When in place, the balloon fabric would enable the gases inside to be drawn off and filtered prior to the explosion, as shown above.
Funnel Containment of Explosion
An alternative containment method, requiring more engineering, is to cap each reactor with a metal funnel.
Figures 3 and 4 show a reactor building capped with a prefabricated metal roof topped with a duct. The walls would also be faced with metal plate, enabling negative pressure to be applied to the building, drawing off the radioactive gases inside.
The mesh is in place to prevent clogging of the duct with debris.
As in the section on emissions to air, above, the gases would first encounter a hydrogen filter would be first in series, and then a pump followed by the series of filters.
During the initial explosive phase, the pump would be run at maximum power. Subsidiary ducts and pumps could be installed in roof and walls to deal with the volumes produced at this stage. The high volume of emissions would mean that the filters might have to be bypassed, and the gases and debris pumped straight to containment, for treatment later on.
After the initial explosion, emissions will amount to steam seepage, which can be drawn off and filtered.
Figure 4 shows a plan view of the funnel arrangement.
Meltdown - Boreholes
When the initial steam explosion has passed, the corium will be lying in subsoil, generating steam that will carry radioactive materials into the soil, groundwater, and seeping up into the air, possibly in sites rather remote from the reactor, depending on what passages it finds in the soil.
This problem can be mitigated by drilling boreholes under the melted down reactor and pumping out the slurry. In order to continue, water should continue to be poured over the affected reactor, even though its use as an effective control on heat will have passed, since it will allow the slurry to be pumped.
The radioactive slurry will have to be placed in storage, or purification can be carried out on site at a later stage.
Dr Sasaki, a nuclear physicist, has a page here showing that seawater in the lagoon by the power plant is highly contaminated. He proposes containing this seawater and also re-siting the inlet pipe of the cooling units which are using this contaminated water. Alternatively a new cooling unit could be constructed.
Concrete has been suggested for final capping of the site, but has many disadvantages in terms of cost and later access. The preferred method would be through simply covering the sides of the site with earth banking, filling the core with boron sand, and capping the whole mound with an impermeable membrane. Ducts would be inserted inside the membrane to collect such warm contaminated gases that were percolating upwards.

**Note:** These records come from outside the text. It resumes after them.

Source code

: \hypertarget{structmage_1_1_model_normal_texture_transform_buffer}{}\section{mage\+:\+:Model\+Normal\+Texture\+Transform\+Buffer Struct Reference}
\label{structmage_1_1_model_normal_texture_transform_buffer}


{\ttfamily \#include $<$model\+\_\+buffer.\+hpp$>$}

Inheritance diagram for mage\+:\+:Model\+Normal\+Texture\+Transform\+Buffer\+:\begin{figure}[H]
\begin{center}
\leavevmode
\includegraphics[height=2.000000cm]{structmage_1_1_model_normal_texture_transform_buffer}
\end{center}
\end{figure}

Tepco have not distinguished themselves in their response to the disaster, not least in their blindness to trying to contain the pollution. They have a record of dubious practices, and have not been transparent and open. Particularly scandalous has been their treatment of the "responders" - workers who are doing the remedial work. They have had only two meals a day in the past, and there are only 300 of them, working in groups of 50 in order to limit their radiation exposure. At Chernobyl there were about 8000 "liquidators" of whom some 50 died. Tepco should clearly expand the pool of responders in order to reduce their exposure.
It would be reasonable for the IAEA to take over the operation, particularly since it is an international affair. They would be able to raise funds from the nuclear industry, who would be keen to limit the spread of radiation in order to lessen the damage to the image of their industry.
Emissions from the Fukushima site can and must be captured and processed at source.